* _GOAL OF THE EXERCISE_
Can you copy, word for word, the stretch from "A key part is" through "the steering servo." in the passage on radio-control lawn mowers below?
··· PASSAGE SHOWN
The 22", 5 hp, pull-start R/C mower.
From another angle.
The throttle and shift servos.
Underneath the mower.
The 30", 8 hp, electric-start, 3-speed R/C mower.
David Moyer's R/C mower.
The Evatech mower, a good design.
The best steering servo ($300).
THE FLORIDA CRACKERS
All lawn mowers have one basic flaw. Get rid of it and it's much
lighter, goes faster, goes under low branches and between bushes, turns
on a dime, saves gas, mows in the rain and lets you have fun to as well.
That flaw is the rider. So next we made two radio-control mowers.
Earlier we had assembled a model R/C car with a small Sony TV camera
and a wireless video transmitter. It was an RPV, or remotely piloted
vehicle. This seemed like a great way to mow.
We assembled the back half of the mower first; the engine, transmission,
differential, axle bearing blocks and wheels. Then we clamped a steering
mock-up in place. It showed that we needed at least 18 in.-lbs. of torque
to steer in dry grass with no motion, much less if you're moving. We
already had an electric screwdriver, so we modified it with servo electronics
and MOSFETs. It worked and was very strong.
A key part is the Comet 203312A centrifugal clutch. Many engines will
work, but one lever must operate the throttle-choke-kill functions. Many
transmissions will work, but it should shift as easily as possible (remove
all detents). Ours is a used Foote 1407 F-N-R model. Many differentials
will work (Peerless 108 shortened to 22"). The throttle and shift servos
are Futaba S34 (7 in-lb torque for big planes). The German Simprop steering
servo takes 7.2 volts from a standard nicad battery and delivers 33 in-lb of
torque. A BEC drops the 7.2 volts for the receiver and smaller servos. We
charge the 7.2 V with a peak-detect charger.
The steering wheels are paired 6" wheels on a long bolt, giving a wider
footprint and easy turning. The front rocking axle has the steering servo.
The geometry of the steering servo arm gives a tight turning circle. The
rear wheels are 10" pneumatics on the 3/4" differential shaft.
The centrifugal clutch is on the 1" portion of the blade/crank shaft. The
blade hub is on the 7/8" portion. Power goes to the transmission only after
the engine RPM exceeds 1750 RPM. So it won't move until then, regardless of
the shift setting. (But the blade is always spinning!) The 10" rear tires
rotate at just over one rotation/second at that RPM, moving it at about 3
feet/second when first moving. Braking is by drag. We discovered that it
stops quickly in grass when put in neutral. And reverse can be used for
The mower was designed to go under fruit trees and between shrubs that
are awkward or impossible with a rider. And to go much faster than an
operator, walking or riding, would care to go. For mowing large areas
you would need one with a wider cutting swath.
······
··· DATA SHOWN
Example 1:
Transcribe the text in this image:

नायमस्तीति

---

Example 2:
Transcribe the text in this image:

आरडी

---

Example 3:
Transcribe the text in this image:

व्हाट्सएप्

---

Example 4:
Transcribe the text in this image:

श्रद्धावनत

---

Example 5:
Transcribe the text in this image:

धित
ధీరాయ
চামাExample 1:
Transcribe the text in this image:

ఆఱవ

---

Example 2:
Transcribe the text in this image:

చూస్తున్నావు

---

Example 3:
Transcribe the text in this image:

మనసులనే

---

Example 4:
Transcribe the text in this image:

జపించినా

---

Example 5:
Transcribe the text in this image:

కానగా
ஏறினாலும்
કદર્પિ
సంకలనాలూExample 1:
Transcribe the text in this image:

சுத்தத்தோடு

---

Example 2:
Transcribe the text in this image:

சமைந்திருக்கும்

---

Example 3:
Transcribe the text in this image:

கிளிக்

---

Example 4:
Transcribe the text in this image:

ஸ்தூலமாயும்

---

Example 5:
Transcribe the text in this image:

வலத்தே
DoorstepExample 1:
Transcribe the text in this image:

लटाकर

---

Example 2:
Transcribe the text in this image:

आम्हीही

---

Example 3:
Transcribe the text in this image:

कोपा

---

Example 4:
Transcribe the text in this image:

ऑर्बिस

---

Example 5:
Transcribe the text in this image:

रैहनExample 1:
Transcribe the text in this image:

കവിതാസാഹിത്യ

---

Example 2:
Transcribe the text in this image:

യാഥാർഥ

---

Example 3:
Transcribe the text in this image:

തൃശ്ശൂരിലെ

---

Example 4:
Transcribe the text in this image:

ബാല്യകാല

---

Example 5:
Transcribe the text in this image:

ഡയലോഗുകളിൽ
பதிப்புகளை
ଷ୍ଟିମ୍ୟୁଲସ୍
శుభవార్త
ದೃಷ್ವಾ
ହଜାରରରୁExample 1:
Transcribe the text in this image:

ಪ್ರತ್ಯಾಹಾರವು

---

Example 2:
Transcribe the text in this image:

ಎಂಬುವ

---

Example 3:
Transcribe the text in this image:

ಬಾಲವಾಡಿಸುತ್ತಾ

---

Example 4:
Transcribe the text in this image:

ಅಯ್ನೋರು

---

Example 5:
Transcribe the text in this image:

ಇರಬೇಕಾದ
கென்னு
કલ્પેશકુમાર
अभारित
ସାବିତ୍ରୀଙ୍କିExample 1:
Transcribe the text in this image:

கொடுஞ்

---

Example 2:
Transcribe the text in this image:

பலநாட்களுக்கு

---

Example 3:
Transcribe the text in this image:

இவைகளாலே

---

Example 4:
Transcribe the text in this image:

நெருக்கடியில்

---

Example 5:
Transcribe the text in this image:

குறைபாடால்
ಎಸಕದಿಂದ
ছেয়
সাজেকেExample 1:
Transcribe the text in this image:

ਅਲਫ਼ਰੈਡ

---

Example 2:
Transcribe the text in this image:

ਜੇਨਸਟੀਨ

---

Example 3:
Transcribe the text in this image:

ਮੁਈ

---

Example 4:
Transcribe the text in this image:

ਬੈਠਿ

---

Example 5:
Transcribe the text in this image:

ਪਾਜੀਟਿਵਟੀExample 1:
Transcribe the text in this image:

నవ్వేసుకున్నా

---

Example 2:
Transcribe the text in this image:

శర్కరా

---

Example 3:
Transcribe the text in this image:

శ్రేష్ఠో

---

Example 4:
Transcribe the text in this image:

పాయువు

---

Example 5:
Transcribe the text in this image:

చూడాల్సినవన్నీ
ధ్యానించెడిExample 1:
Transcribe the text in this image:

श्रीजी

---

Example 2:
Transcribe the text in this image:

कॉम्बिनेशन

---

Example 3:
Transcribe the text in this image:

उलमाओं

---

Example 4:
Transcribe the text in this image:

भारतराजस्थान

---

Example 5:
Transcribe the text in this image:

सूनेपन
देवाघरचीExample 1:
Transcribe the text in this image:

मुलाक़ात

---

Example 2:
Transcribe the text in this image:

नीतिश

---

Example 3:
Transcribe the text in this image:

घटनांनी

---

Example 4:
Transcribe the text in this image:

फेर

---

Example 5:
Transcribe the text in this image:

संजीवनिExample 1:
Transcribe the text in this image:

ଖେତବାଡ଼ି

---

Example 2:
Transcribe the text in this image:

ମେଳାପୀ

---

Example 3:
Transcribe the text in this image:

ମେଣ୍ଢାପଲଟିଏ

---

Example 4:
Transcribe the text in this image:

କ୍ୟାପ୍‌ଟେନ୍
······
··· DATA SHOWN
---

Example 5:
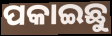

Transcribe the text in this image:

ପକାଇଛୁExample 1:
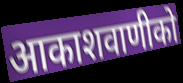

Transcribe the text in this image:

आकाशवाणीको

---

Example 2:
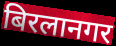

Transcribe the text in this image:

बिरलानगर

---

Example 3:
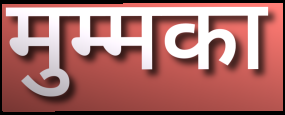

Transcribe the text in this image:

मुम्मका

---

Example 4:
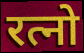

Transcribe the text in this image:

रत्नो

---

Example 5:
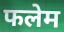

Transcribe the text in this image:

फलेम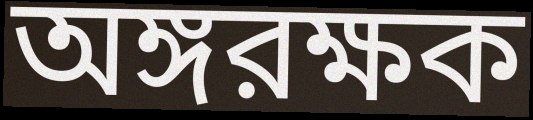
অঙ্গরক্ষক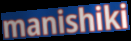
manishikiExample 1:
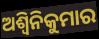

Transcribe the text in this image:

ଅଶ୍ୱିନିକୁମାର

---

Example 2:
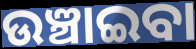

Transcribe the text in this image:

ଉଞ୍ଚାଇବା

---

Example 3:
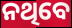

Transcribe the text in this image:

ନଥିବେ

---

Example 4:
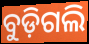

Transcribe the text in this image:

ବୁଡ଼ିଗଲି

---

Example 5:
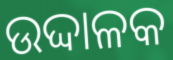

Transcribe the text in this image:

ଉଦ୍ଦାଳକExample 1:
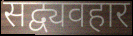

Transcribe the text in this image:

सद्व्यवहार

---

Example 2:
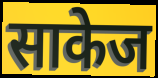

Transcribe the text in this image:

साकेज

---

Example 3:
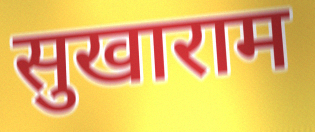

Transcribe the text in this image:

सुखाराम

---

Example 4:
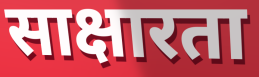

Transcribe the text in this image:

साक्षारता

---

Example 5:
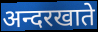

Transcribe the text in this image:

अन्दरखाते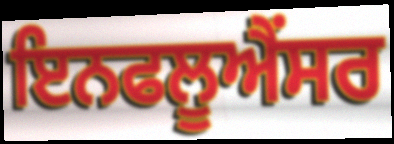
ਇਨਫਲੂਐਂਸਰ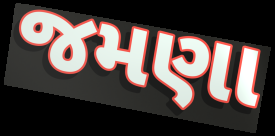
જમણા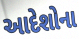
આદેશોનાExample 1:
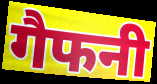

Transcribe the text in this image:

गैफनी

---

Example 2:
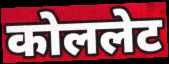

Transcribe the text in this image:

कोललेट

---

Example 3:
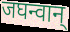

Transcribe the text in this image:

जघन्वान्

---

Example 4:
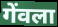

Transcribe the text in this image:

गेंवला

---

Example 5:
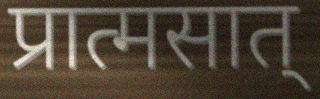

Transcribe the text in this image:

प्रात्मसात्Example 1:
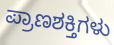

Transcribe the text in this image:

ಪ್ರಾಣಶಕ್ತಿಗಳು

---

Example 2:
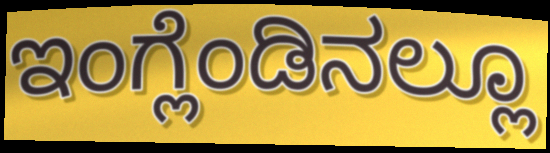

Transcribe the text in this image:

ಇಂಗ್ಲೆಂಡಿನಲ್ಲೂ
······
··· DATA SHOWN
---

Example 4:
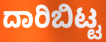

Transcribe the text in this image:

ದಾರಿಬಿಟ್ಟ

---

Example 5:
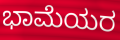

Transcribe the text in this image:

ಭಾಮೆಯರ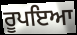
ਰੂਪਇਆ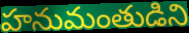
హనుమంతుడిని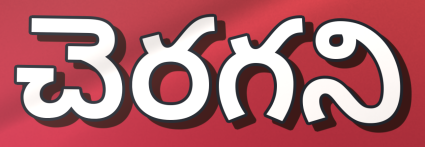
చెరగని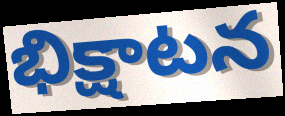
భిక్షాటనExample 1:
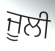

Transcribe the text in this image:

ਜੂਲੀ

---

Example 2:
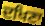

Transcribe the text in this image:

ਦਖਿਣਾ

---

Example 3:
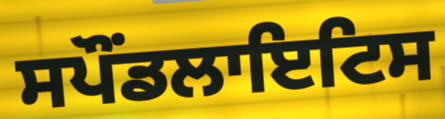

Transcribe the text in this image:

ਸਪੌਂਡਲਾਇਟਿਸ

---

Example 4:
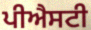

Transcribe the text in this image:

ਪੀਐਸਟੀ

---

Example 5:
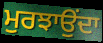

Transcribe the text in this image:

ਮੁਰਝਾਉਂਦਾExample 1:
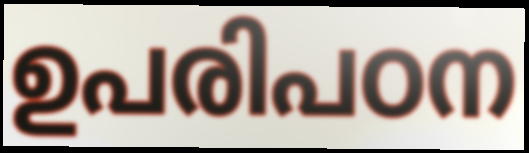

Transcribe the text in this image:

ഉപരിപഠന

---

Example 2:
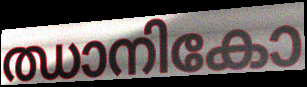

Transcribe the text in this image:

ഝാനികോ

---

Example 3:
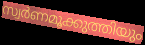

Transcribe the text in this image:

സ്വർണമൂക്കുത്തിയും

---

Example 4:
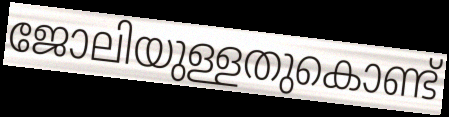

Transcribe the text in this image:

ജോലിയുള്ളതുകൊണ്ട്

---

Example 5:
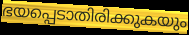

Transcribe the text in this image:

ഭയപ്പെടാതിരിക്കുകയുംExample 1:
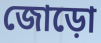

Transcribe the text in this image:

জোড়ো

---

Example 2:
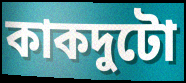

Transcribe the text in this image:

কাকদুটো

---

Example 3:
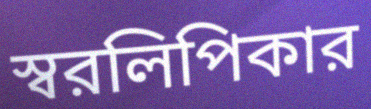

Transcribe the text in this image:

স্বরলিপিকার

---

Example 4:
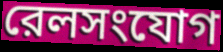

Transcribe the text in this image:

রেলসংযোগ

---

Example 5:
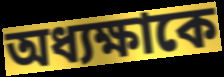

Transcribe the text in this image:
······
* _FULL ANSWER_
A key part is the Comet 203312A centrifugal clutch. Many engines will
work, but one lever must operate the throttle-choke-kill functions. Many
transmissions will work, but it should shift as easily as possible (remove
all detents). Ours is a used Foote 1407 F-N-R model. Many differentials
will work (Peerless 108 shortened to 22"). The throttle and shift servos
are Futaba S34 (7 in-lb torque for big planes). The German Simprop steering
servo takes 7.2 volts from a standard nicad battery and delivers 33 in-lb of
torque. A BEC drops the 7.2 volts for the receiver and smaller servos. We
charge the 7.2 V with a peak-detect charger.
The steering wheels are paired 6" wheels on a long bolt, giving a wider
footprint and easy turning. The front rocking axle has the steering servo.